Alright, let’s have a look, what else shall we talk about? Louis Theroux made a really interesting documentary. He followed some actors from Off-Off Broadway and realised how much energy and effort they put into it. He was just amazed at how these actors could subject themselves to so much acceptation and rejection at the same time. You have to be really strong-minded don’t you? You’re really in it on your own, because you don’t have an obvious support system. What’s it like being so independent, as you have to navigate this team of people by yourself - directors, other cast members, agents.
“Yeah. I’m lucky enough to have a wealth of great people around me. I don’t know how it happened and where they’ve all come from really - they all just sort of magically appeared from the first Harry Potter film. [laughs] Maybe there’s a connection there. Now, I’ve suddenly got a lawyer and an agent and you don’t really quite understand what they do and who they are, but you appreciate it and realise that you wouldn’t probably work as well without them. I’m gradually learning more and more about what a big industry it is.
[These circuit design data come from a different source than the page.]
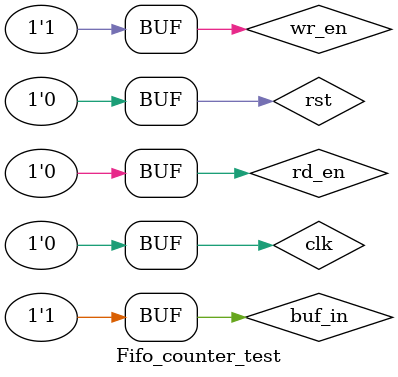
<source format=v>
`timescale 1ns / 1ps


module Fifo_counter_test;

	// Inputs
	reg clk;
	reg rst;
	reg buf_in;
	reg wr_en;
	reg rd_en;

	// Outputs
	wire buf_out;
	wire buf_empty;
	wire buf_full;
	wire [6:0] fifo_counter;

	// Instantiate the Unit Under Test (UUT)
	FIFO_counter_synchronous uut (
		.clk(clk), 
		.rst(rst), 
		.buf_in(buf_in), 
		.buf_out(buf_out), 
		.wr_en(wr_en), 
		.rd_en(rd_en), 
		.buf_empty(buf_empty), 
		.buf_full(buf_full), 
		.fifo_counter(fifo_counter)
	);
initial
begin
clk=0;
repeat(50)
 begin
 #10 clk=~clk;
 end
 end
 
 
	initial begin
		// Initialize Inputs
		
      rst = 1;
		buf_in = 0;
		wr_en = 0;
		rd_en = 0;
		#10;
		
		rst = 0;
		buf_in = 1;
		wr_en = 1;
		rd_en = 0;
		#20;
		
		rst = 0;
		buf_in = 1;
		wr_en = 1;
		rd_en = 0;
		#20;
		
		rst = 0;
		buf_in = 1;
		wr_en = 0;
		rd_en = 1;
		#20;
		
		rst = 0;
		buf_in = 1;
		wr_en = 1;
		rd_en = 0;
		#20;
		
		rst = 0;
		buf_in = 1;
		wr_en = 1;
		rd_en = 0;
		#20;
		rst = 0;
		buf_in = 1;
		wr_en = 0;
		rd_en = 1;
		#20;
		rst = 0;
		buf_in = 1;
		wr_en = 0;
		rd_en = 1;
		#20;
		rst = 0;
		buf_in = 1;
		wr_en = 1;
		rd_en = 0;
		#20;
        
		// Add stimulus here

	end
      
		initial 
		$monitor($time , "fifo counter = %d",fifo_counter );
		
		
endmodule


</source>
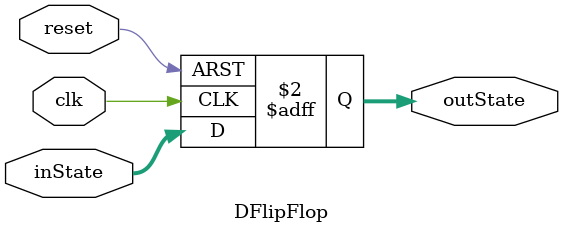
<source format=v>
`timescale 1ns / 1ps


module DFlipFlop(inState, clk, reset, outState);
    input [2:0] inState; // ÏÂÒ»¸ö×´Ì¬
    input clk;// Ê±ÖÓÐÁ¹þ
    input reset; // ÖØÖÃ×´Ì¬ÐÅºÅ
    output reg[2:0] outState; // µ±Ç°×´Ì¬
    always @(posedge clk or posedge reset) begin
        if (reset) outState = 3'b000;
        else outState = inState;
    end
endmodule

</source>
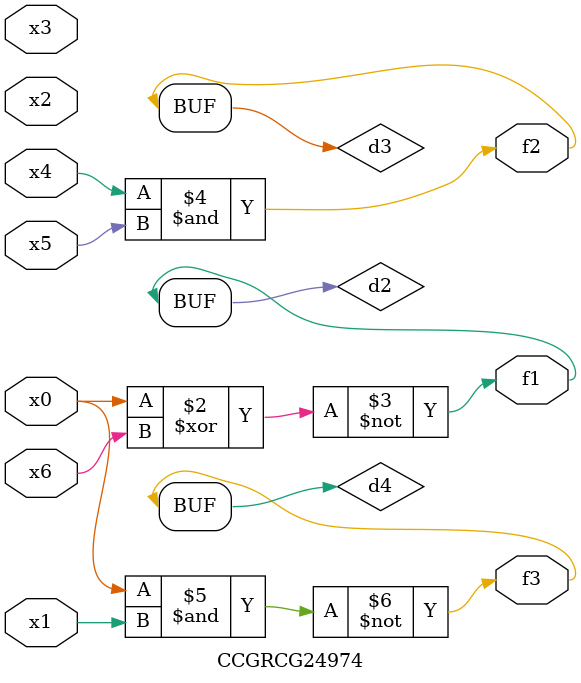
<source format=v>
module CCGRCG24974(
	input x0, x1, x2, x3, x4, x5, x6,
	output f1, f2, f3
);

	wire d1, d2, d3, d4;

	nor (d1, x0);
	xnor (d2, x0, x6);
	and (d3, x4, x5);
	nand (d4, x0, x1);
	assign f1 = d2;
	assign f2 = d3;
	assign f3 = d4;
endmodule

</source>
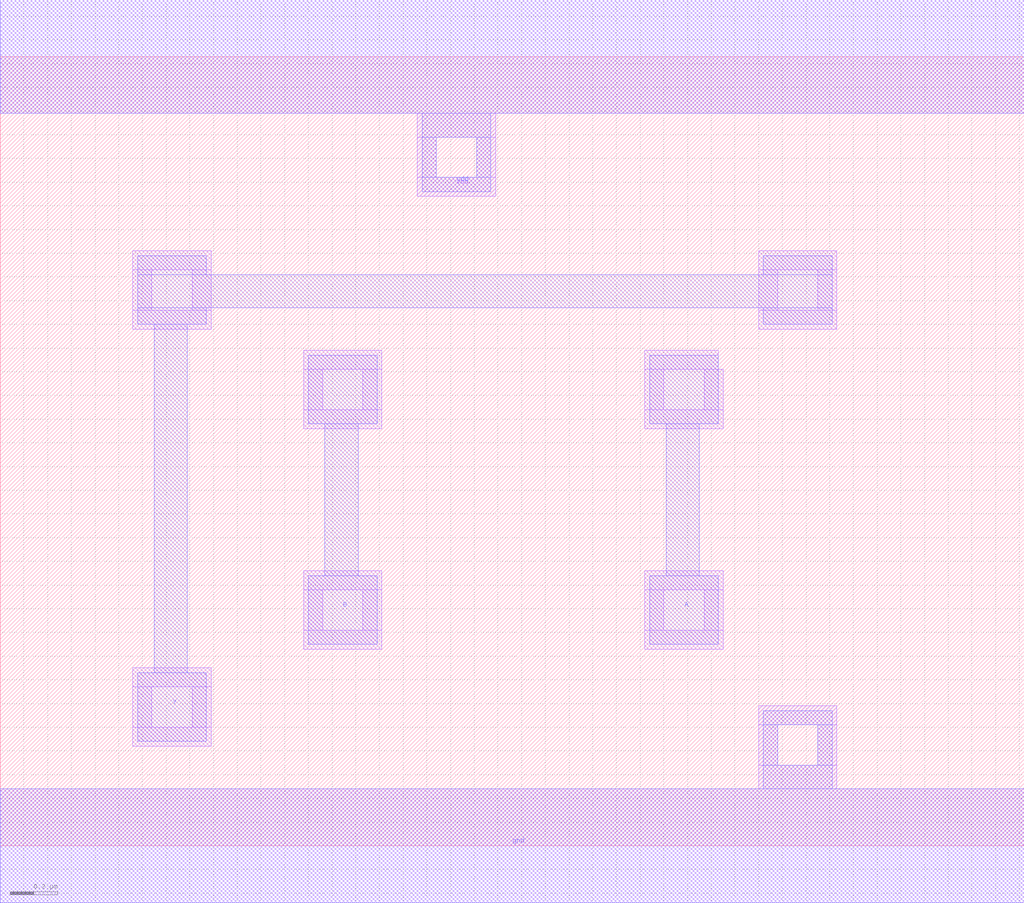
<source format=lef>
VERSION 5.7 ;
  NOWIREEXTENSIONATPIN ON ;
  DIVIDERCHAR "/" ;
  BUSBITCHARS "[]" ;
MACRO NAND2X1
  CLASS CORE ;
  FOREIGN NAND2X1 ;
  ORIGIN 0.000 0.000 ;
  SIZE 4.320 BY 3.330 ;
  SYMMETRY X Y R90 ;
  SITE unit ;
  PIN vdd
    DIRECTION INOUT ;
    USE POWER ;
    SHAPE ABUTMENT ;
    PORT
      LAYER met1 ;
        RECT 0.000 3.090 4.320 3.570 ;
        RECT 1.780 2.990 2.070 3.090 ;
        RECT 1.780 2.820 1.840 2.990 ;
        RECT 2.010 2.820 2.070 2.990 ;
        RECT 1.780 2.760 2.070 2.820 ;
    END
    PORT
      LAYER li1 ;
        RECT 0.000 3.090 4.320 3.570 ;
        RECT 1.760 2.990 2.090 3.090 ;
        RECT 1.760 2.820 1.840 2.990 ;
        RECT 2.010 2.820 2.090 2.990 ;
        RECT 1.760 2.740 2.090 2.820 ;
    END
  END vdd
  PIN gnd
    DIRECTION INOUT ;
    USE GROUND ;
    SHAPE ABUTMENT ;
    PORT
      LAYER met1 ;
        RECT 3.220 0.510 3.510 0.570 ;
        RECT 3.220 0.340 3.280 0.510 ;
        RECT 3.450 0.340 3.510 0.510 ;
        RECT 3.220 0.240 3.510 0.340 ;
        RECT 0.000 -0.240 4.320 0.240 ;
    END
    PORT
      LAYER li1 ;
        RECT 3.200 0.510 3.530 0.590 ;
        RECT 3.200 0.340 3.280 0.510 ;
        RECT 3.450 0.340 3.530 0.510 ;
        RECT 3.200 0.240 3.530 0.340 ;
        RECT 0.000 -0.240 4.320 0.240 ;
    END
  END gnd
  PIN Y
    DIRECTION INOUT ;
    USE SIGNAL ;
    SHAPE ABUTMENT ;
    PORT
      LAYER met1 ;
        RECT 0.580 2.410 0.870 2.490 ;
        RECT 3.220 2.410 3.510 2.490 ;
        RECT 0.580 2.270 3.510 2.410 ;
        RECT 0.580 2.200 0.870 2.270 ;
        RECT 3.220 2.200 3.510 2.270 ;
        RECT 0.650 0.730 0.790 2.200 ;
        RECT 0.580 0.440 0.870 0.730 ;
    END
  END Y
  PIN B
    DIRECTION INOUT ;
    USE SIGNAL ;
    SHAPE ABUTMENT ;
    PORT
      LAYER met1 ;
        RECT 1.300 1.780 1.590 2.070 ;
        RECT 1.370 1.140 1.510 1.780 ;
        RECT 1.300 0.850 1.590 1.140 ;
    END
  END B
  PIN A
    DIRECTION INOUT ;
    USE SIGNAL ;
    SHAPE ABUTMENT ;
    PORT
      LAYER met1 ;
        RECT 2.740 1.780 3.030 2.070 ;
        RECT 2.810 1.140 2.950 1.780 ;
        RECT 2.740 0.850 3.030 1.140 ;
    END
  END A
  OBS
      LAYER li1 ;
        RECT 0.560 2.430 0.890 2.510 ;
        RECT 0.560 2.260 0.640 2.430 ;
        RECT 0.810 2.260 0.890 2.430 ;
        RECT 0.560 2.180 0.890 2.260 ;
        RECT 3.200 2.430 3.530 2.510 ;
        RECT 3.200 2.260 3.280 2.430 ;
        RECT 3.450 2.260 3.530 2.430 ;
        RECT 3.200 2.180 3.530 2.260 ;
        RECT 1.280 2.010 1.610 2.090 ;
        RECT 1.280 1.840 1.360 2.010 ;
        RECT 1.530 1.840 1.610 2.010 ;
        RECT 1.280 1.760 1.610 1.840 ;
        RECT 2.720 2.010 3.030 2.090 ;
        RECT 2.720 1.840 2.800 2.010 ;
        RECT 2.970 1.840 3.050 2.010 ;
        RECT 2.720 1.760 3.050 1.840 ;
        RECT 1.280 1.080 1.610 1.160 ;
        RECT 1.280 0.910 1.360 1.080 ;
        RECT 1.530 0.910 1.610 1.080 ;
        RECT 1.280 0.830 1.610 0.910 ;
        RECT 2.720 1.080 3.050 1.160 ;
        RECT 2.720 0.910 2.800 1.080 ;
        RECT 2.970 0.910 3.050 1.080 ;
        RECT 2.720 0.830 3.050 0.910 ;
        RECT 0.560 0.670 0.890 0.750 ;
        RECT 0.560 0.500 0.640 0.670 ;
        RECT 0.810 0.500 0.890 0.670 ;
        RECT 0.560 0.420 0.890 0.500 ;
  END
END NAND2X1
END LIBRARY


</source>
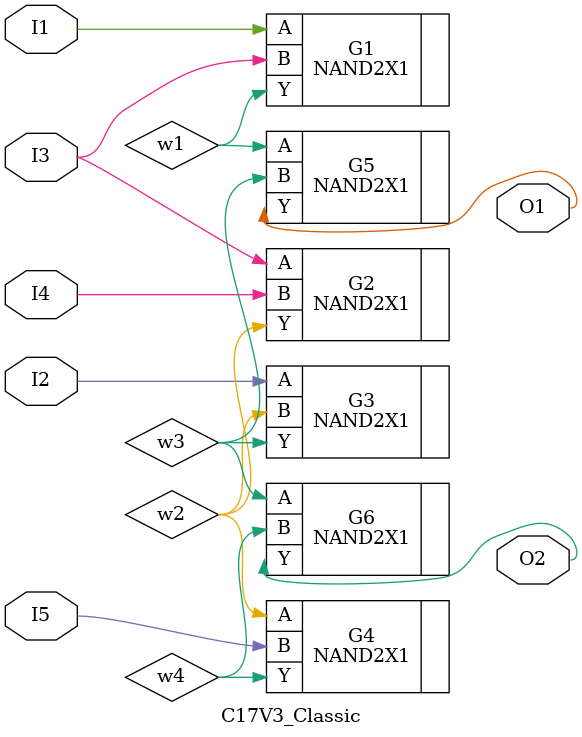
<source format=v>
module C17V3_Classic (
    I1, I2, I3, I4, I5, O1, O2 );
  input  I1, I2, I3, I4, I5;
  output O1, O2;
  wire w1, w2, w3, w4;

  
  NAND2X1   G1(.A(I1), .B(I3), .Y(w1));
  NAND2X1   G2(.A(I3), .B(I4), .Y(w2));
  
  NAND2X1   G3(.A(I2), .B(w2), .Y(w3));
  NAND2X1   G4(.A(w2), .B(I5), .Y(w4));

  NAND2X1   G5(.A(w1), .B(w3), .Y(O1));
  NAND2X1   G6(.A(w3), .B(w4), .Y(O2));

endmodule



</source>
On the set of my new film Cherrybomb, we were fortunate enough to have two directors which added a whole new dynamic to the way we worked, because you’ve got two different people with very alternate but equally brilliant ideas and I think the edginess to my character Malachy certainly has something to do with that.”
I was really keen to know if you’ve thought further down the line – it’s kind of an idealist question because it’s really whether you know what you want to do and obviously things can change and things can be better – but I wondered what you’d like to be doing career- wise at 30 and 40. What would be the ideal things for you to have under your belt in terms of roles and your career within the industry and outside of it?
“I guess I’d be happy if I’m fortunate enough to just carry on with acting really, and keep going for these diverse and interesting roles – and of course being successful in getting them. I’d be really content with that.”